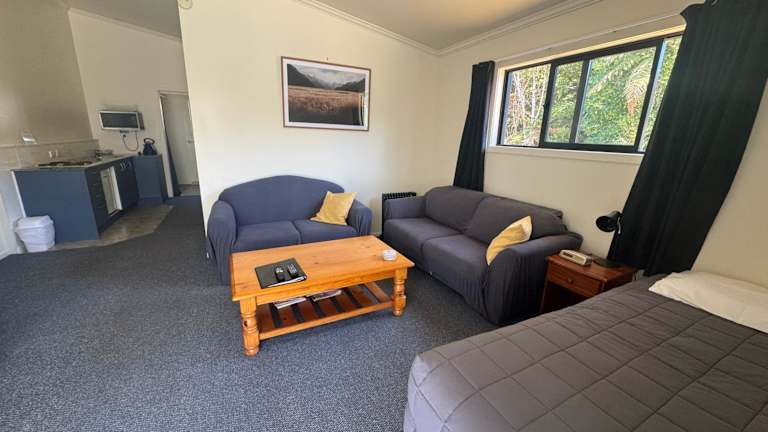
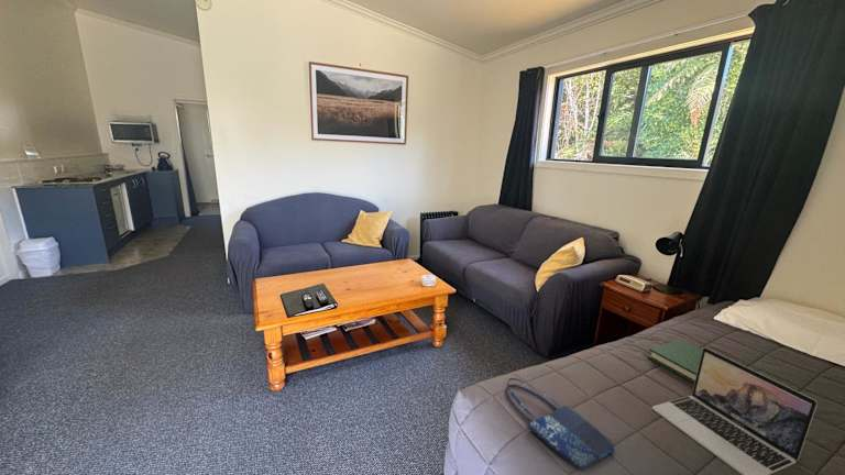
+ laptop [651,346,819,475]
+ hardback book [647,339,703,385]
+ shopping bag [506,377,616,472]
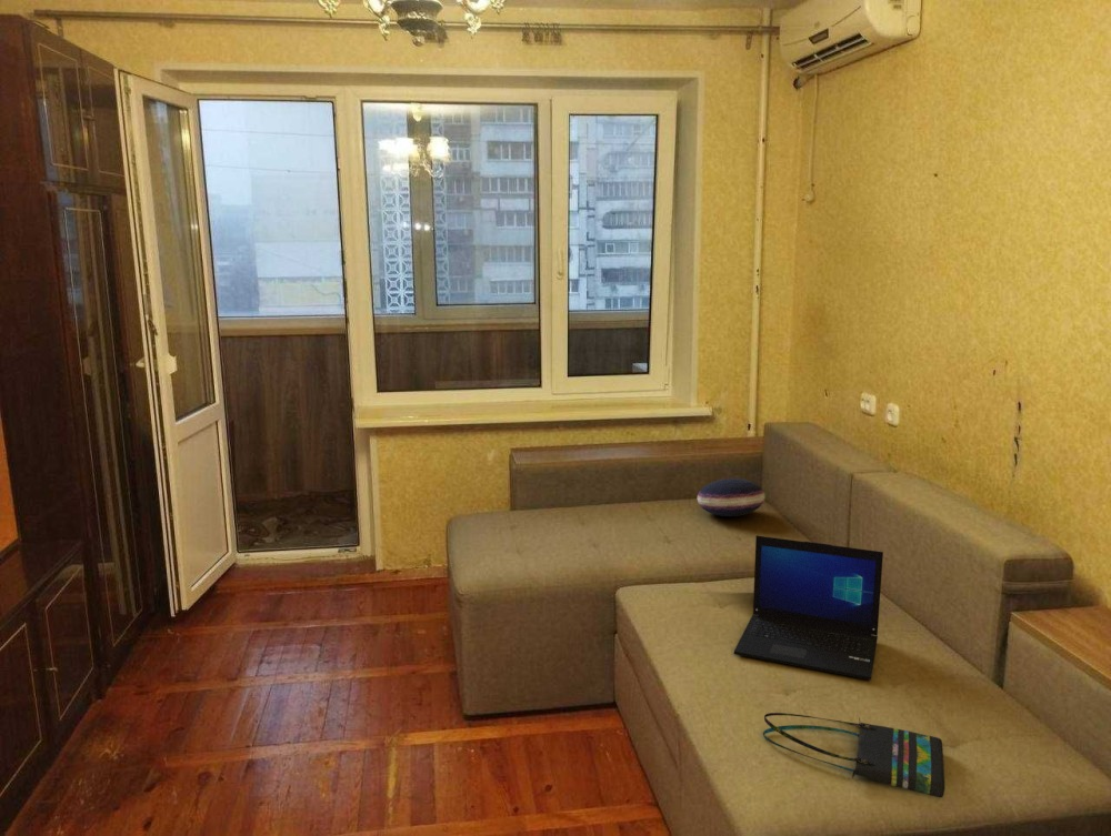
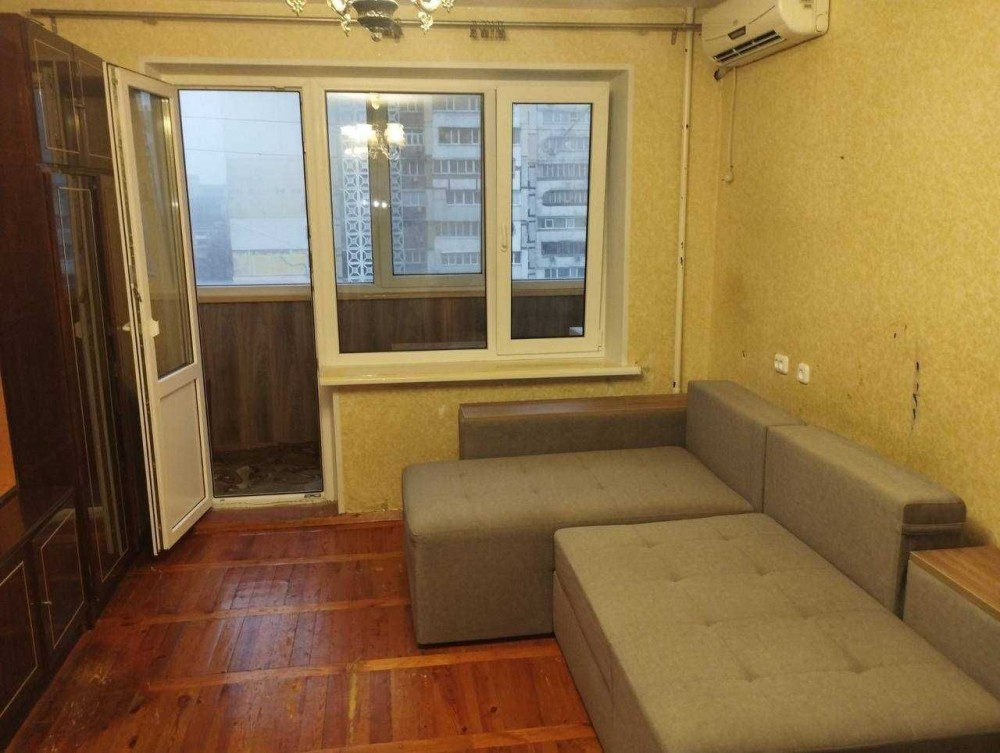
- laptop [733,535,884,682]
- cushion [697,477,767,517]
- tote bag [762,712,945,798]
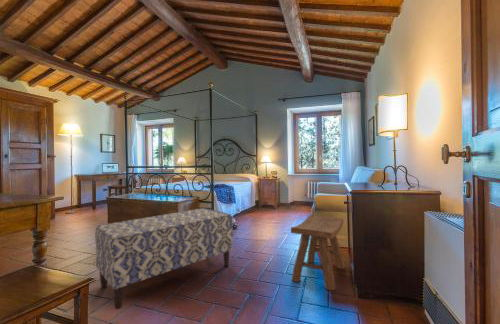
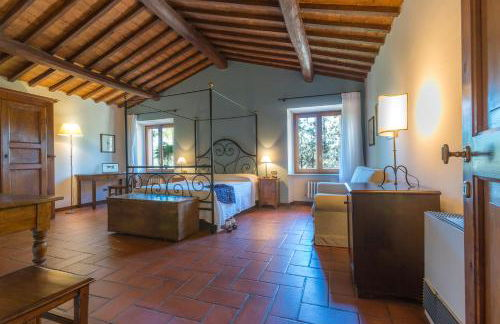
- stool [290,214,346,292]
- bench [94,207,234,310]
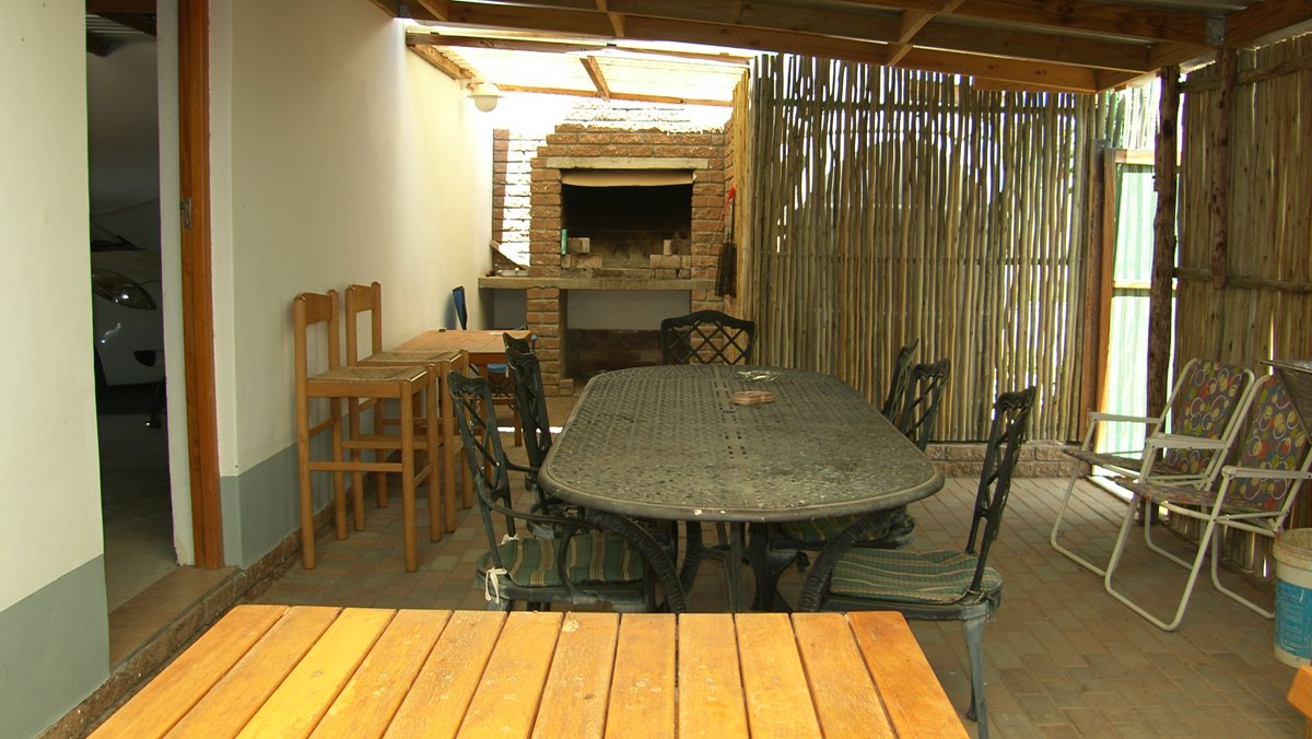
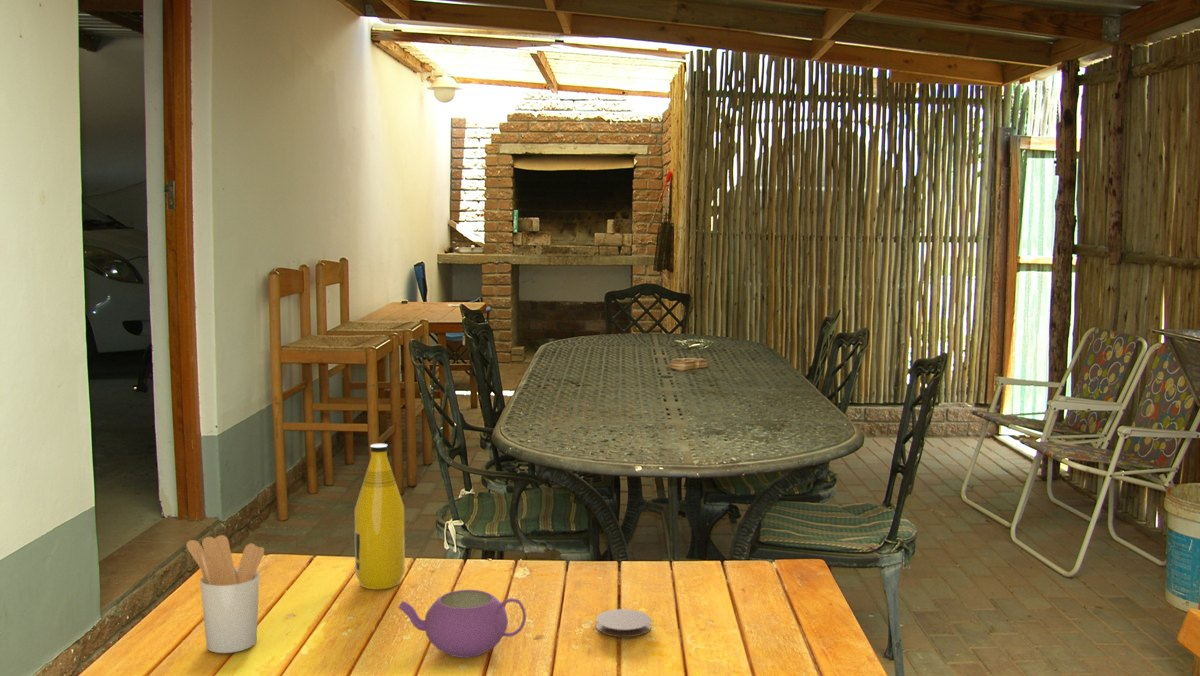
+ coaster [595,608,652,638]
+ bottle [354,443,406,590]
+ teapot [397,589,527,658]
+ utensil holder [185,534,265,654]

What you should do —
Will you set down the records word for word while leaving out every picture?

Result —
+ laptop [651,346,819,475]
+ hardback book [647,339,703,385]
+ shopping bag [506,377,616,472]
- laptop [733,535,884,682]
- cushion [697,477,767,517]
- tote bag [762,712,945,798]
- stool [290,214,346,292]
- bench [94,207,234,310]
+ coaster [595,608,652,638]
+ bottle [354,443,406,590]
+ teapot [397,589,527,658]
+ utensil holder [185,534,265,654]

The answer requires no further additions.